I’m being semi/fully-sarcastic, but seriously if you just read the articles on lifting and diet here it shouldn’t take you too long to get to where you want. And look up correct benching form and do see a physio about your shoulders, you look like your postural muscles (rotator cuff & sub scap) aren’t holding it properly which could spell shoulder trouble down the line if you don’t get it fixed. It might be an idea to look up Neanderthal No More by Eric Cressey & Mike Robertson.
Edit: just read your weight fluctuations, and also that you’ve been lifting ‘on’ and ‘off’ for a year. Has the weight gain been deliberate? Kinda seems like you just need to start training harder and more consistently - because honestly you don’t look like someone who’s been training for a year (or much at all?).
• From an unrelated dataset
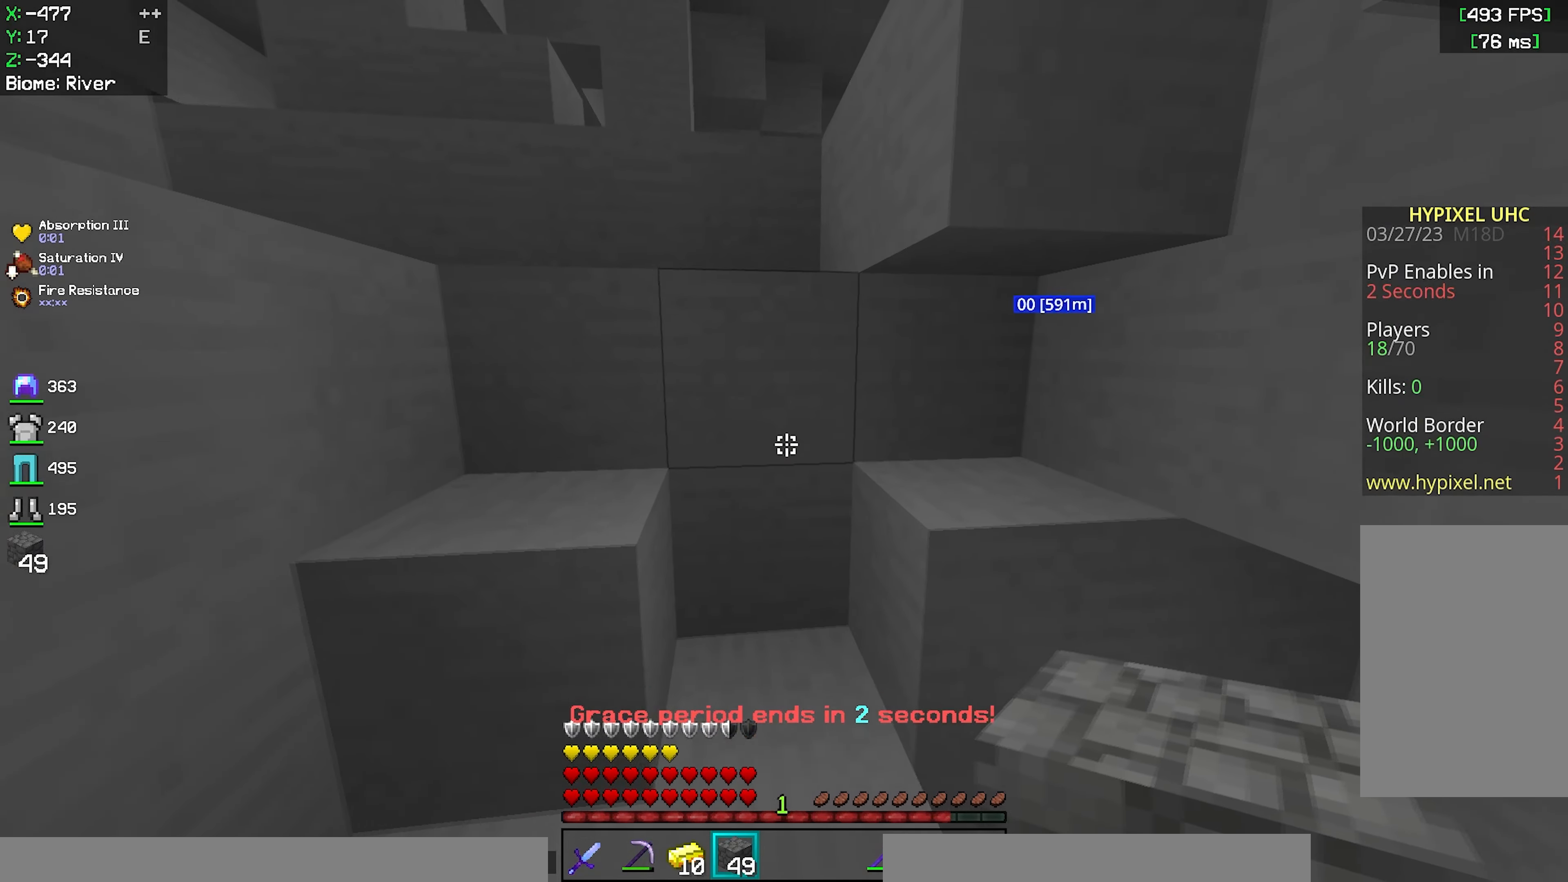
{"keys": ["a", "w"], "mouse": [], "events": [[133, "w", "up"], [333, "a", "down"], [333, "space", "down"], [333, "w", "down"], [467, "space", "up"]]}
Just read more than you post and start training better & you should see more results in two months than you have up to now.[/quote]
I went down to 145 by just not eating, was a stupid mistake, but I basically lost all of my fat and muscle over the course of a year, at the same time I started lifting a little, didn’t go anywhere… Then last summer I put on some good amounts of mass but once I got a girlfriend I was spending all of my time in school and with her and never ate or lifted, basically just went back to square one, then I started lifting again, but could never make up my mind on goals, and I wasted two months trying new shit every week…
Finally about a month ago I started this new routine, basically what I have quoted below, it’s worked amazingly for me… The only thing is that I don’t want to get huge and big, I just want some good solid muscle on me, and then cut the fat, and then basically maintain. I want to be able to run and hit the heavy bag and do crap like that without risking strength gains and muscle gains…
Also, about my posture, it’s always been a problem from the way I sit on the computer… I never thought it was serious enough to see a physiologist though… My doctor told me to just start running and working out and that it’d fix itself. Do you think it’s serious enough to see one?
Babyslayer?!? Just an observation, but you don’t quite look the part. And why do all you kids here reference that “Pitt in Fightclub” pic as the epitomy of fitness? (I hope Angelina Jolie has something to do with this phenomenon). In any case check out the beginners articles here. You will find a great deal of helpful advice, great diets and lifting programs. As a basic synopsis:
Stick with compound lifts. i.e. squat, deadlift, presses, rows, chinups, dips, etc.
Eat several smaller meals a day and keep it clean, emphasize quality protein.
Drink a quality protein/Hi-GI carb shake during and after your workouts.
Lots of water.
Get enough sleep.
Repeat (but vary routines to keep your body responding to new stimuli)
Good Luck ‘Brad’![/quote]
That’s what I’ve been doing, it’s worked great for me… I guess I’ll just stick with it.